EXERCISE
Please report every line in the material below where the word "download" is found.

PROVIDED INFORMATION
::::

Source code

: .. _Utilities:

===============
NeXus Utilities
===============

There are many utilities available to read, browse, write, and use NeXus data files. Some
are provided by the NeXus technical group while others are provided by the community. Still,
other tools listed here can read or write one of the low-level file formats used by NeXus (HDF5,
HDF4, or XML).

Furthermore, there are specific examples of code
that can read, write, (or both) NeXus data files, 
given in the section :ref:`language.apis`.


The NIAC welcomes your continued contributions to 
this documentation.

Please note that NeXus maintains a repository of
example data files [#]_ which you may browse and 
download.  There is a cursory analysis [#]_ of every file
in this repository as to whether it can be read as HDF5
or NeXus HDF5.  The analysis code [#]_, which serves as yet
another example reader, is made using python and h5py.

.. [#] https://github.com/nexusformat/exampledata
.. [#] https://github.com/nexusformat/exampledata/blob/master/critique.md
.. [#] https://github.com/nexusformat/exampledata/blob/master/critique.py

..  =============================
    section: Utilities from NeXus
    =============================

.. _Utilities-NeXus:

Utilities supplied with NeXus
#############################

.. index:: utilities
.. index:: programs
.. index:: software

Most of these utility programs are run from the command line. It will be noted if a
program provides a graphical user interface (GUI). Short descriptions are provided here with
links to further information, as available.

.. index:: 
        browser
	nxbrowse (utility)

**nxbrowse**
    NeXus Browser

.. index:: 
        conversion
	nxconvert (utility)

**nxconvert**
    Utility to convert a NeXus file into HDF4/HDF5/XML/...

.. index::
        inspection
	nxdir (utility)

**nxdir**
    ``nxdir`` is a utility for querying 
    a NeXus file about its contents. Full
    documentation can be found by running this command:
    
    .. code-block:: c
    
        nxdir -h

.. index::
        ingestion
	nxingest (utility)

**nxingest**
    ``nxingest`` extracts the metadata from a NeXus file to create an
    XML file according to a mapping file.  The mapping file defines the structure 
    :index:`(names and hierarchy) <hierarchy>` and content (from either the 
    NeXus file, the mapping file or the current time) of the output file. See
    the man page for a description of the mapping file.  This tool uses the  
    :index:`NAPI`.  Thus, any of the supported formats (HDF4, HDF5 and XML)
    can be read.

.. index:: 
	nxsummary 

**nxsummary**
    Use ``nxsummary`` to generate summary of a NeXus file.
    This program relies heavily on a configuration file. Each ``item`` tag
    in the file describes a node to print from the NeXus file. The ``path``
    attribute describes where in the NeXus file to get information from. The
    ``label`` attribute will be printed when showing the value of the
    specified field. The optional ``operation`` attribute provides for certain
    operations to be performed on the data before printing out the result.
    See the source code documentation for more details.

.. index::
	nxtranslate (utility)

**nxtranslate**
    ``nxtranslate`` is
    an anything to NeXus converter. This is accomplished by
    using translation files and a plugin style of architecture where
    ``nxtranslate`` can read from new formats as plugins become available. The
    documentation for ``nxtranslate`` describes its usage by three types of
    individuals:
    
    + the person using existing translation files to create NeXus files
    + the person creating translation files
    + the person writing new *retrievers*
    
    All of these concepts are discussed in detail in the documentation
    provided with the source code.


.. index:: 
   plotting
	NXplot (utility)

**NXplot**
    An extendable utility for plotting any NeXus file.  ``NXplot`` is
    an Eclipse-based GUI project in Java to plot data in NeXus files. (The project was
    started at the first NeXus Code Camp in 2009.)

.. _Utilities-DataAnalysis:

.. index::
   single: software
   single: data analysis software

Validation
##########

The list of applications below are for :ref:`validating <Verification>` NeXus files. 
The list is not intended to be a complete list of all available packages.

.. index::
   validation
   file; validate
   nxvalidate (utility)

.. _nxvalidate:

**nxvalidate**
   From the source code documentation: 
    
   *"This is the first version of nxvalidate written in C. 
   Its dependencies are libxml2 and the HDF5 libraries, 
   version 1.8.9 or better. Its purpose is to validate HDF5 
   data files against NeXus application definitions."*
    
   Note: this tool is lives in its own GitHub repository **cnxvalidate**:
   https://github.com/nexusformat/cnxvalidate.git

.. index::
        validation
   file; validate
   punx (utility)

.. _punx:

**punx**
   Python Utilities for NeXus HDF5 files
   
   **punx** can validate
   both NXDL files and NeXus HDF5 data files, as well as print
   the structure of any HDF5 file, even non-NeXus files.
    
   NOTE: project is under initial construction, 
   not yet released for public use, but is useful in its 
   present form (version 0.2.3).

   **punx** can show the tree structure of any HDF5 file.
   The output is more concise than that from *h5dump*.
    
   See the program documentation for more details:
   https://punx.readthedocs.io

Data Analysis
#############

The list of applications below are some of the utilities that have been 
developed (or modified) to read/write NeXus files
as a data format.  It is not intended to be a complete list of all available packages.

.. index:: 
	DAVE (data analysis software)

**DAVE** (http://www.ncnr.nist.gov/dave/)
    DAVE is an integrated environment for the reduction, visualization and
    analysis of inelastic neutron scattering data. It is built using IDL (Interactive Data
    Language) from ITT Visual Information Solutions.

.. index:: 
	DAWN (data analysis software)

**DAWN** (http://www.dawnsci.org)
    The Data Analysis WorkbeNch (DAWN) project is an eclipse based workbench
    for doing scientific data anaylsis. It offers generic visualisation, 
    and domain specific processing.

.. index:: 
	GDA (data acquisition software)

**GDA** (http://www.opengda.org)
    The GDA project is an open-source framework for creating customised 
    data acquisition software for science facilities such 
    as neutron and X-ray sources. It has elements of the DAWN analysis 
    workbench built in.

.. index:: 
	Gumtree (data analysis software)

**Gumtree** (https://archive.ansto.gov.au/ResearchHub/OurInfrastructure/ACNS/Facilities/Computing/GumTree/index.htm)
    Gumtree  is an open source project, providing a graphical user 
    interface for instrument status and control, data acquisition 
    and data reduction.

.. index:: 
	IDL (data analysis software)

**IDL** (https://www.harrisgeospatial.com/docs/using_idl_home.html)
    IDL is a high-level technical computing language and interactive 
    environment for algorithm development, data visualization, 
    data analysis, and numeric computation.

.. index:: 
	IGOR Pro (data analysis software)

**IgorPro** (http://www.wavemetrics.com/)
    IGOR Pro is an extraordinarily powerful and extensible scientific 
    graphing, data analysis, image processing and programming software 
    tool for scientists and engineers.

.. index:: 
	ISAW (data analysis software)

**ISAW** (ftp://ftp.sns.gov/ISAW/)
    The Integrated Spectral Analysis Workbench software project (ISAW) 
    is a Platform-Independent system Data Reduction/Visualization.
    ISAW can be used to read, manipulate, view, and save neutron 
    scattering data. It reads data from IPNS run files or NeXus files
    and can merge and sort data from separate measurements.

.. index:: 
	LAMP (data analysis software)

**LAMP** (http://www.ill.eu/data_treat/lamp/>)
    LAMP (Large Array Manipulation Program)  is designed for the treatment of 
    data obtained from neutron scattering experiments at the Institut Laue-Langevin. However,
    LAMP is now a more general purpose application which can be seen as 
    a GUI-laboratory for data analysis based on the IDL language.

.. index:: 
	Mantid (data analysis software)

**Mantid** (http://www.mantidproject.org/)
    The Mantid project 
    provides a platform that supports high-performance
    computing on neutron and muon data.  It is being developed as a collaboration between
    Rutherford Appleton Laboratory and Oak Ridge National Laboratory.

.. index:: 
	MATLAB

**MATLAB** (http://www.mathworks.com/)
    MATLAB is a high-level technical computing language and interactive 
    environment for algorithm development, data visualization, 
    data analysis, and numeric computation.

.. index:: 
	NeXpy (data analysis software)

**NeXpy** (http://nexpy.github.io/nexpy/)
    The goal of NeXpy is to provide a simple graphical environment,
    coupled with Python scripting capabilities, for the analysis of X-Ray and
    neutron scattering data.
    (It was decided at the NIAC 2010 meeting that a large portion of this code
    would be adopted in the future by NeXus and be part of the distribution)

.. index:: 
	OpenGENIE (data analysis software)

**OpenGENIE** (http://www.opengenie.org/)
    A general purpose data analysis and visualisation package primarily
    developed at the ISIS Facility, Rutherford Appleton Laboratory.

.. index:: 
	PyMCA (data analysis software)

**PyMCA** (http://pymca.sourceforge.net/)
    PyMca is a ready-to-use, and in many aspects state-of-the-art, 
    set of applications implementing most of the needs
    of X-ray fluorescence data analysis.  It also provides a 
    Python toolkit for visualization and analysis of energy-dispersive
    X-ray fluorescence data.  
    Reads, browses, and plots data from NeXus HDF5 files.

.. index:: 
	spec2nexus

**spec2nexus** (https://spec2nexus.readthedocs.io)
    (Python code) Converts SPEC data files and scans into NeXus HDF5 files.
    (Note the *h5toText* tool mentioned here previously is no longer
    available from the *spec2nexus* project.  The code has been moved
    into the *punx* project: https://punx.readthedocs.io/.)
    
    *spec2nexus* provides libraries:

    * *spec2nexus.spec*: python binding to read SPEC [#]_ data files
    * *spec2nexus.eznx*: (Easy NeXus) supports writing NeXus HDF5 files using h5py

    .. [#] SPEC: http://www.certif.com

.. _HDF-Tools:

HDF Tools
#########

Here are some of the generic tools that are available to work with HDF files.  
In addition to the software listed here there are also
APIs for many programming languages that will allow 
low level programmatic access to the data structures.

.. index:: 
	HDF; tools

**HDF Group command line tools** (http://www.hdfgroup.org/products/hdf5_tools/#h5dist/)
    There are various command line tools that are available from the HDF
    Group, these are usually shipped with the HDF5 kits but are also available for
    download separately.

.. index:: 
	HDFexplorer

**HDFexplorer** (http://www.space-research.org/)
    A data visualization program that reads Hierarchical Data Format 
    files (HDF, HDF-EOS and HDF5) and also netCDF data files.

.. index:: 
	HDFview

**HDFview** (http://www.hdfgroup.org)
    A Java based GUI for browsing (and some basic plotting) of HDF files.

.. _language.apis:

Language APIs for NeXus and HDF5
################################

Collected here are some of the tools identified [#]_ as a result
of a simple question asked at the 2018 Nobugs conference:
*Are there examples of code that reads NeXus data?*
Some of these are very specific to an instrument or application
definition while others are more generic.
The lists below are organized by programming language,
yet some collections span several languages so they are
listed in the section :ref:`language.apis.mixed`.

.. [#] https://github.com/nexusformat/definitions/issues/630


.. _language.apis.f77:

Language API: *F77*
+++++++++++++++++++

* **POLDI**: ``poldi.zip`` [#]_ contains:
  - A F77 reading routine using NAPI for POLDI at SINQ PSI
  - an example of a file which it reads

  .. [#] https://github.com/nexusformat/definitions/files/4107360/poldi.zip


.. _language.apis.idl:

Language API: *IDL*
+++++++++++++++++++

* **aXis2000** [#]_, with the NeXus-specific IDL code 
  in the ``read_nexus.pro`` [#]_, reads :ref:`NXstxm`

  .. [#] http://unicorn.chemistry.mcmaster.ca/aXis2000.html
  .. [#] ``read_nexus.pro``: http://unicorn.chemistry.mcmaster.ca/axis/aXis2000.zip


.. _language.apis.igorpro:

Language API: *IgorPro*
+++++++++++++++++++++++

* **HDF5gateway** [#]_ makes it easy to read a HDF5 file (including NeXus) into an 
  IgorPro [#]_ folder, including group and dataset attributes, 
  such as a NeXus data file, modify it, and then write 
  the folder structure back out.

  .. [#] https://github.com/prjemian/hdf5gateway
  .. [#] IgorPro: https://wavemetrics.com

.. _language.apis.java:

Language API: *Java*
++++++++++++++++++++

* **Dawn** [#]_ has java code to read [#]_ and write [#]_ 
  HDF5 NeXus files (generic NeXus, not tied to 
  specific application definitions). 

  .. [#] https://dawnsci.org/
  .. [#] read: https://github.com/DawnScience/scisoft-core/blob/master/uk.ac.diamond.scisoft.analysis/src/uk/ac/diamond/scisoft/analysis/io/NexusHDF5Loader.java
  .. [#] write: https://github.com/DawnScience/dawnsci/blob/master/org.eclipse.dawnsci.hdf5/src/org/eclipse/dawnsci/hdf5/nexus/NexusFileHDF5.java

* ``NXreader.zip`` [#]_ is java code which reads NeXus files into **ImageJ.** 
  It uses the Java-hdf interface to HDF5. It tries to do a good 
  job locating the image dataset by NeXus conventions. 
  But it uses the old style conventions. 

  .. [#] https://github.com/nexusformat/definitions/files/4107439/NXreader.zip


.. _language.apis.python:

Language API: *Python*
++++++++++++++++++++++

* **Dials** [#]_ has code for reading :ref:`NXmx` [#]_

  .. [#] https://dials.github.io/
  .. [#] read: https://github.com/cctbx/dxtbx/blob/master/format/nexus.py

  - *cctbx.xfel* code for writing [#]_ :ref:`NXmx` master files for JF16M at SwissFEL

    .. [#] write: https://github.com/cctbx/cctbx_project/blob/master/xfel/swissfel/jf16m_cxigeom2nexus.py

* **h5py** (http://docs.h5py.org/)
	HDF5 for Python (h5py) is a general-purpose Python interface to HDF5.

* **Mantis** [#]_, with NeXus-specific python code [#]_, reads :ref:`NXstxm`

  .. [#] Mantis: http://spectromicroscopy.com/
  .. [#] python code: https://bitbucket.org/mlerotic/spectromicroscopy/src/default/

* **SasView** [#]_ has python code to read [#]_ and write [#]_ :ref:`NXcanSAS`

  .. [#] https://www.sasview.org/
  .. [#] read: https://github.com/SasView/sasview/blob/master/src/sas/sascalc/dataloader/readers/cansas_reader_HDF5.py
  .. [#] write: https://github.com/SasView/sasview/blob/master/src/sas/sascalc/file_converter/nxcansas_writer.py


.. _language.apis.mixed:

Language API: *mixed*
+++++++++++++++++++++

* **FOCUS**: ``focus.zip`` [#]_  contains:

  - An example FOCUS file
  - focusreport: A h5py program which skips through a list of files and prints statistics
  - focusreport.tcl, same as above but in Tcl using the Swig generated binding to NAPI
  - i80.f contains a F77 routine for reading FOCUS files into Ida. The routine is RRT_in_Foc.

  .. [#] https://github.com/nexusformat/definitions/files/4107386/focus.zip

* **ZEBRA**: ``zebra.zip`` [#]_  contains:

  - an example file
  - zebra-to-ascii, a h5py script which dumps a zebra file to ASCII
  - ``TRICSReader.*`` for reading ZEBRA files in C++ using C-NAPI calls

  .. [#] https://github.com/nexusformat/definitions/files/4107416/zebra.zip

::::

REPLY TO THE EXERCISE
download.  There is a cursory analysis [#]_ of every file
    download separately.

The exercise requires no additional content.